* [Prompt]:
Copy every line below precisely as it appears.

(Saved entries)

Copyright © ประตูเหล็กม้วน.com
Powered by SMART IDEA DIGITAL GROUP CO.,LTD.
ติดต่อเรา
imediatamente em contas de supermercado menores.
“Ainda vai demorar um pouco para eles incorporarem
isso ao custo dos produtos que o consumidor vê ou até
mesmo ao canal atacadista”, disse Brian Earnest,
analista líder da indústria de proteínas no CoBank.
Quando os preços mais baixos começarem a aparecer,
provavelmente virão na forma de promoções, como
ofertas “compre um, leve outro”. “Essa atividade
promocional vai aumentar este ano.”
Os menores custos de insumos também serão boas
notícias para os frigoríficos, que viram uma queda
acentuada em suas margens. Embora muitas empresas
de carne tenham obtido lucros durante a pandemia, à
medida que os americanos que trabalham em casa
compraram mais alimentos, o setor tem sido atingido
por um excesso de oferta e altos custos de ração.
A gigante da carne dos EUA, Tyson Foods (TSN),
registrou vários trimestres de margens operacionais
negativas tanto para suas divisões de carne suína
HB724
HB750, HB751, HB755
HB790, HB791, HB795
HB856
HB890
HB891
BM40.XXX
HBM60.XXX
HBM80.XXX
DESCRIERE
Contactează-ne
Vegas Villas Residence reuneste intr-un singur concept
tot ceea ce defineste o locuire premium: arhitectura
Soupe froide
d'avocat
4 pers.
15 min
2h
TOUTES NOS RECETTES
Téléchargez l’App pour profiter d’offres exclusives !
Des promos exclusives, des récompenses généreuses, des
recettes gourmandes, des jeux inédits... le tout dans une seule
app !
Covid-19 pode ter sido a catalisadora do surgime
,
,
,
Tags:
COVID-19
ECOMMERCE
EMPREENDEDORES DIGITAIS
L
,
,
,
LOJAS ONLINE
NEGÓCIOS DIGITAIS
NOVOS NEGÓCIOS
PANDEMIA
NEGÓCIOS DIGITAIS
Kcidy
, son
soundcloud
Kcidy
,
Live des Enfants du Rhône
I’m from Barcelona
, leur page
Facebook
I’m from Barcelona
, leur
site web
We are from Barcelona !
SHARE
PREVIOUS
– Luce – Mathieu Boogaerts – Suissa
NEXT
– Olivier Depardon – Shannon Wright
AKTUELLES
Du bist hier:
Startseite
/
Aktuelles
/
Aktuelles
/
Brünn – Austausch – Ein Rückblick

* [Result of the task]:
Copyright © ประตูเหล็กม้วน.com
Powered by SMART IDEA DIGITAL GROUP CO.,LTD.
ติดต่อเรา
imediatamente em contas de supermercado menores.
“Ainda vai demorar um pouco para eles incorporarem
isso ao custo dos produtos que o consumidor vê ou até
mesmo ao canal atacadista”, disse Brian Earnest,
analista líder da indústria de proteínas no CoBank.
Quando os preços mais baixos começarem a aparecer,
provavelmente virão na forma de promoções, como
ofertas “compre um, leve outro”. “Essa atividade
promocional vai aumentar este ano.”
Os menores custos de insumos também serão boas
notícias para os frigoríficos, que viram uma queda
acentuada em suas margens. Embora muitas empresas
de carne tenham obtido lucros durante a pandemia, à
medida que os americanos que trabalham em casa
compraram mais alimentos, o setor tem sido atingido
por um excesso de oferta e altos custos de ração.
A gigante da carne dos EUA, Tyson Foods (TSN),
registrou vários trimestres de margens operacionais
negativas tanto para suas divisões de carne suína
HB724
HB750, HB751, HB755
HB790, HB791, HB795
HB856
HB890
HB891
BM40.XXX
HBM60.XXX
HBM80.XXX
DESCRIERE
Contactează-ne
Vegas Villas Residence reuneste intr-un singur concept
tot ceea ce defineste o locuire premium: arhitectura
Soupe froide
d'avocat
4 pers.
15 min
2h
TOUTES NOS RECETTES
Téléchargez l’App pour profiter d’offres exclusives !
Des promos exclusives, des récompenses généreuses, des
recettes gourmandes, des jeux inédits... le tout dans une seule
app !
Covid-19 pode ter sido a catalisadora do surgime
,
,
,
Tags:
COVID-19
ECOMMERCE
EMPREENDEDORES DIGITAIS
L
,
,
,
LOJAS ONLINE
NEGÓCIOS DIGITAIS
NOVOS NEGÓCIOS
PANDEMIA
NEGÓCIOS DIGITAIS
Kcidy
, son
soundcloud
Kcidy
,
Live des Enfants du Rhône
I’m from Barcelona
, leur page
Facebook
I’m from Barcelona
, leur
site web
We are from Barcelona !
SHARE
PREVIOUS
– Luce – Mathieu Boogaerts – Suissa
NEXT
– Olivier Depardon – Shannon Wright
AKTUELLES
Du bist hier:
Startseite
/
Aktuelles
/
Aktuelles
/
Brünn – Austausch – Ein Rückblick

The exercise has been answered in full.